Problem to solve: Output the data as a Markdown table with columns Nr and Line, starting with the line with "pose: elev=334.2 azim=68.9" and going on through the line with "Dot at: (242, 212)", both included. Put one line per row with its running number, and leave out any blank lines.

───── Records shown

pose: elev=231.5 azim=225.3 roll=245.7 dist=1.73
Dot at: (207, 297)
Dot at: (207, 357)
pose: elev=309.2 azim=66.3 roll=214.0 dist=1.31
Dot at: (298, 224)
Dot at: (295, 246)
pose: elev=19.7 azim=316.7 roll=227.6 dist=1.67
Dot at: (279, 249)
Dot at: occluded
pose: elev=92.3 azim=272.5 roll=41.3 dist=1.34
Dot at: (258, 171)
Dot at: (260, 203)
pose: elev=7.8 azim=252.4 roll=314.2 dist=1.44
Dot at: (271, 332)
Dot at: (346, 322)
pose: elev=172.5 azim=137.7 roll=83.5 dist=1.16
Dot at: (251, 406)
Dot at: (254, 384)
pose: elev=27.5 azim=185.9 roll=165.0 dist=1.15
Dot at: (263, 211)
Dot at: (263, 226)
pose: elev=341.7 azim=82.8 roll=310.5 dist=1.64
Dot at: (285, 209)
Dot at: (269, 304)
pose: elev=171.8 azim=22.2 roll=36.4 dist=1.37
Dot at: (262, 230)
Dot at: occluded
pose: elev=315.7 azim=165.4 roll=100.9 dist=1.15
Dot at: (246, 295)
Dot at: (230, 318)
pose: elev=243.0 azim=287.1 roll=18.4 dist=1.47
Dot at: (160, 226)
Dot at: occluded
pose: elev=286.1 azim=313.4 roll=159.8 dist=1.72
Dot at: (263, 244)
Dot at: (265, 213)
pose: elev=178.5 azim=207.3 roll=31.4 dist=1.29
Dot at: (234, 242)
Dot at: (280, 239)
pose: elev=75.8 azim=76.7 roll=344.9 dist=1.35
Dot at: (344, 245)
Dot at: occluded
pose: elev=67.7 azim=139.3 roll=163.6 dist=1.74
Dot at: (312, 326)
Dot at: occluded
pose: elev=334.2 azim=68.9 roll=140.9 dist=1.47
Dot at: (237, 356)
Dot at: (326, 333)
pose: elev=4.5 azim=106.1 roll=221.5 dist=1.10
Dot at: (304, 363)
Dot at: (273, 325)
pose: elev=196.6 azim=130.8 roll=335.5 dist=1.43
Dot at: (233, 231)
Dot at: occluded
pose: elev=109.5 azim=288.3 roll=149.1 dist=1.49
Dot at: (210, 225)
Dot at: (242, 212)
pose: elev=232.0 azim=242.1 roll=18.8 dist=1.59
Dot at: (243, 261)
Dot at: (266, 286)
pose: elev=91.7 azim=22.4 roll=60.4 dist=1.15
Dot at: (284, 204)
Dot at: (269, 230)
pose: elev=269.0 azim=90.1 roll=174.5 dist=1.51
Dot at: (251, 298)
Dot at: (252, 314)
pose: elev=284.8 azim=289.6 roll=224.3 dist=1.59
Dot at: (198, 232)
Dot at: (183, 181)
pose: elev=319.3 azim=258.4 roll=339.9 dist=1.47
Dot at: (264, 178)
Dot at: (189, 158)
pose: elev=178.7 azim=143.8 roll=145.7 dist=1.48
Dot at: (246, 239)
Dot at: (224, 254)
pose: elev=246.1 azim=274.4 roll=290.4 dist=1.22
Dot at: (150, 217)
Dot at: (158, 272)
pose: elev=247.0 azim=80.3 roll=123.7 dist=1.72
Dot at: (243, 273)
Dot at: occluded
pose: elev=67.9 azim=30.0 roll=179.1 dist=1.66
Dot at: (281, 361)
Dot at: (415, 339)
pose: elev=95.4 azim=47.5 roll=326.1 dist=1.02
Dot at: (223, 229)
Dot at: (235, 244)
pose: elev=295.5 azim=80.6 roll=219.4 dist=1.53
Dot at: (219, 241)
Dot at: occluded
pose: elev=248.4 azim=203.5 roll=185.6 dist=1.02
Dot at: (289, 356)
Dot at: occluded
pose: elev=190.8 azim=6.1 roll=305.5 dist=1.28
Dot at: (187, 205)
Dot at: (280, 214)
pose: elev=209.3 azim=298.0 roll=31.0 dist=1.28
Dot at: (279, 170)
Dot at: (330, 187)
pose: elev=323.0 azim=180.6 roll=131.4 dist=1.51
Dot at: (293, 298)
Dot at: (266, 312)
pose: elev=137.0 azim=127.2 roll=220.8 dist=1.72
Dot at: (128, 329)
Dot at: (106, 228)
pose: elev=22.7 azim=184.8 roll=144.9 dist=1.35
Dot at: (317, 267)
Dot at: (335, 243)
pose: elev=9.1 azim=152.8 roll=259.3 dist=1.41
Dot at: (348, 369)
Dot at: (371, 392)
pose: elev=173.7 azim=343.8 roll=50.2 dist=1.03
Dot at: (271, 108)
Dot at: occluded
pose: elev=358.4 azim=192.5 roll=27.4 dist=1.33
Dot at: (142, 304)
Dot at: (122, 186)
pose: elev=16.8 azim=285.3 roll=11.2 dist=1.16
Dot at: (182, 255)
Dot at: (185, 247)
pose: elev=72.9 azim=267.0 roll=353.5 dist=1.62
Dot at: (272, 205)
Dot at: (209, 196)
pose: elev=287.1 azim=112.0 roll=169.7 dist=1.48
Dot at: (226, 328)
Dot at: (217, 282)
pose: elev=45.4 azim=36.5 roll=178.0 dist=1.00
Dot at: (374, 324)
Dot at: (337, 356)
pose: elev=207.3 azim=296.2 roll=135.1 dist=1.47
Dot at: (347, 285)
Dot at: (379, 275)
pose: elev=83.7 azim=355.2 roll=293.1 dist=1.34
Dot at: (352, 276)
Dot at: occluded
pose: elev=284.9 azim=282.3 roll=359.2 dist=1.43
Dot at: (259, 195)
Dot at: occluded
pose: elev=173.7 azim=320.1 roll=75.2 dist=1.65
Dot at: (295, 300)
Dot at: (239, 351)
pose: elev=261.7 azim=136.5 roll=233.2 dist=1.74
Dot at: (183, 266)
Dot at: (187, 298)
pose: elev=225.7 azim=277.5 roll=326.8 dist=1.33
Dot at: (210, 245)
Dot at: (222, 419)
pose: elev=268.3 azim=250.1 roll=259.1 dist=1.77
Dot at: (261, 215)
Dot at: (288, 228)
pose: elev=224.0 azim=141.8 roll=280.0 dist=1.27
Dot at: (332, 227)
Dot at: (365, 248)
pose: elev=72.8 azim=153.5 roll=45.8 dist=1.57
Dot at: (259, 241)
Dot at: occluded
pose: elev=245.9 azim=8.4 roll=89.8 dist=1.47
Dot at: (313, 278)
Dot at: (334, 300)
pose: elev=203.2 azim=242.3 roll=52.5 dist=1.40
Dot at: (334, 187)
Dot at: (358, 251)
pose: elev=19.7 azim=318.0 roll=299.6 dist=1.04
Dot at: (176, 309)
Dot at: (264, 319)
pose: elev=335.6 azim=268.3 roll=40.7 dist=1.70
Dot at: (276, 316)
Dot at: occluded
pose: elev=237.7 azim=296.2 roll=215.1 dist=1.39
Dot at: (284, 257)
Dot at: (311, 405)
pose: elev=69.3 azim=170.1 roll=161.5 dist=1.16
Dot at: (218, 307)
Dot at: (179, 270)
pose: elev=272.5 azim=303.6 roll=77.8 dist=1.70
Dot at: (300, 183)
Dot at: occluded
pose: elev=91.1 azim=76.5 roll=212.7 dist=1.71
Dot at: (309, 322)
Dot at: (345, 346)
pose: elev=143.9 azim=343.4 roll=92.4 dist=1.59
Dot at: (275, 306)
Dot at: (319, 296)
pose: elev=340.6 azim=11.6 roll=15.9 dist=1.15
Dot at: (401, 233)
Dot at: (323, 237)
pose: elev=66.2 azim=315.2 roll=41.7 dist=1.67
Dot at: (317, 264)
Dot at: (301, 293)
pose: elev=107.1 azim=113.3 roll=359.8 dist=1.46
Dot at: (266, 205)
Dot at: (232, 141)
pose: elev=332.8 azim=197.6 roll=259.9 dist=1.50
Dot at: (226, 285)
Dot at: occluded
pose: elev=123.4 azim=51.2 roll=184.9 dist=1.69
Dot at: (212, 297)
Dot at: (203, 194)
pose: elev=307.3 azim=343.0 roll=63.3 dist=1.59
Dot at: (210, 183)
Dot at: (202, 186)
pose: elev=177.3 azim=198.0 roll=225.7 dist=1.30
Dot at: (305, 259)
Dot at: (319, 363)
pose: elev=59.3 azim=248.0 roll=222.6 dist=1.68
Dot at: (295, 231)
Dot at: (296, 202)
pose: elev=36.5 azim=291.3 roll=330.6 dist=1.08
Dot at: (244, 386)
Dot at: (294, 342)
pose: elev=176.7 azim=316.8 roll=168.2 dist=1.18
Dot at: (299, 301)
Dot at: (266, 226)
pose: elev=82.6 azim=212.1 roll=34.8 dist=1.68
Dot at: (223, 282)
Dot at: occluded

──────────

Finished answer:
| Nr | Line |
|---|---|
| 1 | pose: elev=334.2 azim=68.9 roll=140.9 dist=1.47 |
| 2 | Dot at: (237, 356) |
| 3 | Dot at: (326, 333) |
| 4 | pose: elev=4.5 azim=106.1 roll=221.5 dist=1.10 |
| 5 | Dot at: (304, 363) |
| 6 | Dot at: (273, 325) |
| 7 | pose: elev=196.6 azim=130.8 roll=335.5 dist=1.43 |
| 8 | Dot at: (233, 231) |
| 9 | Dot at: occluded |
| 10 | pose: elev=109.5 azim=288.3 roll=149.1 dist=1.49 |
| 11 | Dot at: (210, 225) |
| 12 | Dot at: (242, 212) |